PROVIDED ENTRIES ->
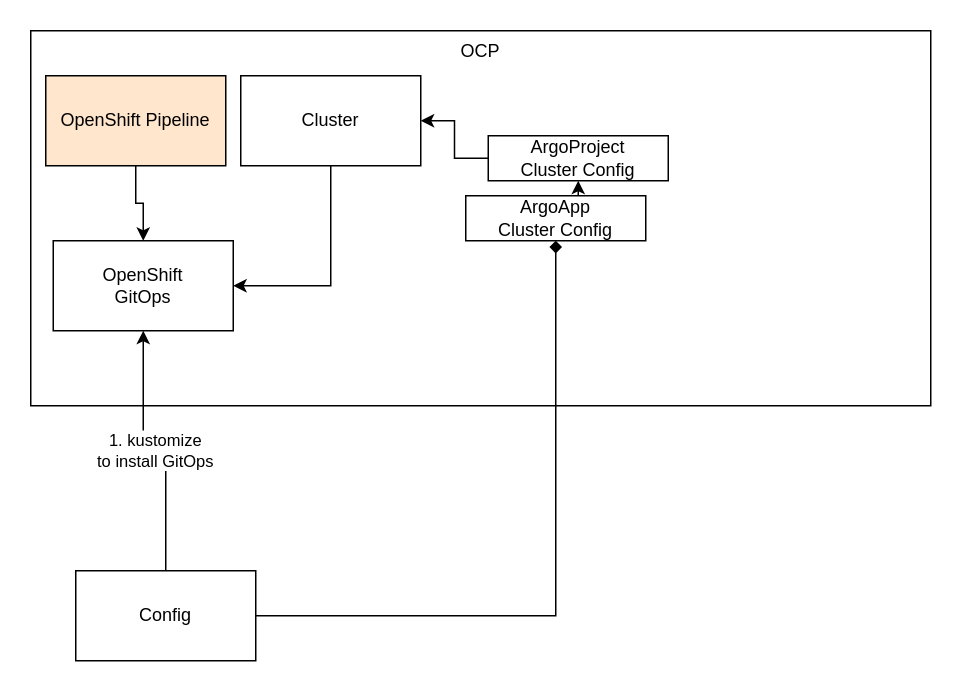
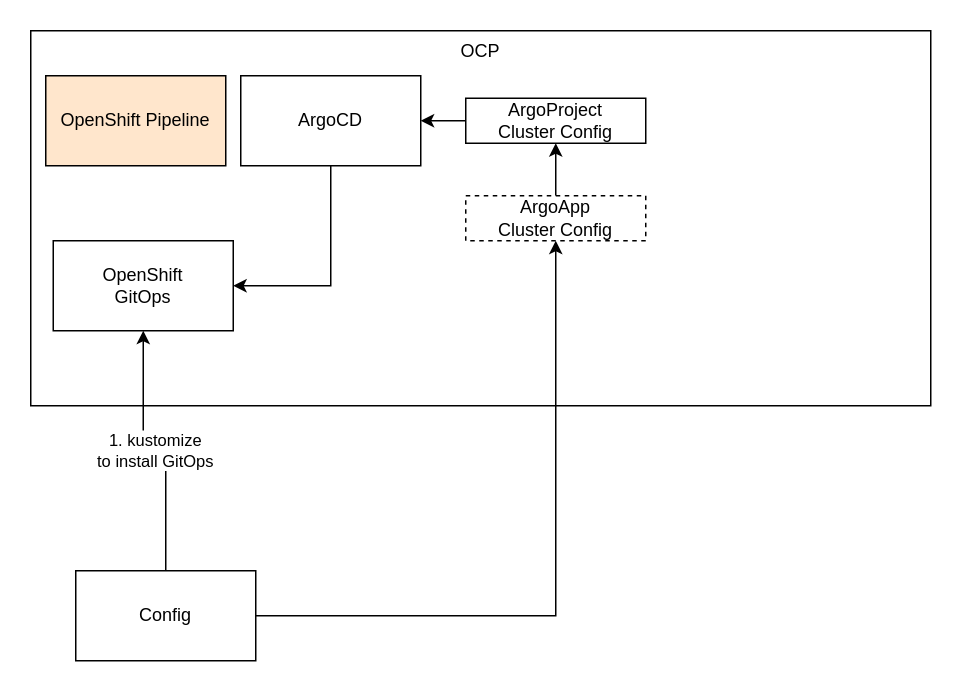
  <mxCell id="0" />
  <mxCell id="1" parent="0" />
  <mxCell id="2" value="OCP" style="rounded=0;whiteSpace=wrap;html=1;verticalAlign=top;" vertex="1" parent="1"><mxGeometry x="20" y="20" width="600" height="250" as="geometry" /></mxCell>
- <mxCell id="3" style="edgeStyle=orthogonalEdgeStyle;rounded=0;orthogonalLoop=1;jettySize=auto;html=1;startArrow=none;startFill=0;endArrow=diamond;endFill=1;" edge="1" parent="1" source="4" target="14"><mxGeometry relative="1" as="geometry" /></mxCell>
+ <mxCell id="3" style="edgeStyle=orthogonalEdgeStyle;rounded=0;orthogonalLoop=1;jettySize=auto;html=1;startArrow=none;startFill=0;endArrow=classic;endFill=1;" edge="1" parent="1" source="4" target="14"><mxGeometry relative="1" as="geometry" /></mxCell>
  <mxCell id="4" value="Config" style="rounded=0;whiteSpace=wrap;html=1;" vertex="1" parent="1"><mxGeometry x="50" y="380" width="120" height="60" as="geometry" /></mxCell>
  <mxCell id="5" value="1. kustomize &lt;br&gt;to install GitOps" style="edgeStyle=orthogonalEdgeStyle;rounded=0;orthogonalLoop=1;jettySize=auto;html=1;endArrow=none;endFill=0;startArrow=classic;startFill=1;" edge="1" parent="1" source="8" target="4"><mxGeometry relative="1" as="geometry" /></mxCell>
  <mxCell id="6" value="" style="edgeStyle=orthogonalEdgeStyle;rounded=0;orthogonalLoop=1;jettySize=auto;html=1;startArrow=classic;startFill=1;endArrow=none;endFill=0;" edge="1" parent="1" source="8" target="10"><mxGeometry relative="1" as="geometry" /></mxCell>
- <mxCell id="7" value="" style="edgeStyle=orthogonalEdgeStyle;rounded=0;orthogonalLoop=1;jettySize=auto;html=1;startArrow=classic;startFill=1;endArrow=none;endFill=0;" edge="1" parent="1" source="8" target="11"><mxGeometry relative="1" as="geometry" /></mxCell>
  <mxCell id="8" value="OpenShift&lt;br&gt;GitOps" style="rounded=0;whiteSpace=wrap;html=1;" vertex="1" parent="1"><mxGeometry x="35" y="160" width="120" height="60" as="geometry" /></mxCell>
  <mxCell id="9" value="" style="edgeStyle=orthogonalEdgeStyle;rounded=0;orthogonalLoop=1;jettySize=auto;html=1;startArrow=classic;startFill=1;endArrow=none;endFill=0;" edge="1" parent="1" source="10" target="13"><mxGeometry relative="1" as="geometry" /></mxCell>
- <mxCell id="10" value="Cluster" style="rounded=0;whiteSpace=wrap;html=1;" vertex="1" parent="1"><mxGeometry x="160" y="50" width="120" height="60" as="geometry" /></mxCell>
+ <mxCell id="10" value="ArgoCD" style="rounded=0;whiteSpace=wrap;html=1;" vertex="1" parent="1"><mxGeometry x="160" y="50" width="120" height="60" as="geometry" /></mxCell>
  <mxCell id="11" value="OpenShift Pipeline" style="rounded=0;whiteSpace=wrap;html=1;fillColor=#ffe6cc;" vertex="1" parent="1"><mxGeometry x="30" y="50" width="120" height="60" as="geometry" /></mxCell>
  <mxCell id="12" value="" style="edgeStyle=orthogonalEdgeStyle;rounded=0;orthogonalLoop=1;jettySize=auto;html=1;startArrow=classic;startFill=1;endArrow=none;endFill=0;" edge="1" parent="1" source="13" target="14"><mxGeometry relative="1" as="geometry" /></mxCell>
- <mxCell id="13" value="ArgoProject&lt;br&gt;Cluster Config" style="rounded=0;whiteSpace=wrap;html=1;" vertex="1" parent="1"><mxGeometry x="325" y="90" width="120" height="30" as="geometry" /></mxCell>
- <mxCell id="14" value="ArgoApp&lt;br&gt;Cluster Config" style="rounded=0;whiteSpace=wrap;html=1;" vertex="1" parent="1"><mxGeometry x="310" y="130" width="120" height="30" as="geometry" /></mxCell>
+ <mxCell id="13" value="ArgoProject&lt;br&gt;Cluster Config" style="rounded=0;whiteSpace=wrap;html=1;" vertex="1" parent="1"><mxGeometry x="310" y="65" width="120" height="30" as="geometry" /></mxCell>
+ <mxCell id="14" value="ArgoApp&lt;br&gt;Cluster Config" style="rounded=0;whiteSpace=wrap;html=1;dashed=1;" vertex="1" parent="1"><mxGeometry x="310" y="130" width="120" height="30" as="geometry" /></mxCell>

YOUR INSTRUCTIONS -> Please report how many lines in the items above contain the string "Pipeline", matching case exactly, and give only the number.

ANSWER FOR THIS EXERCISE -> 1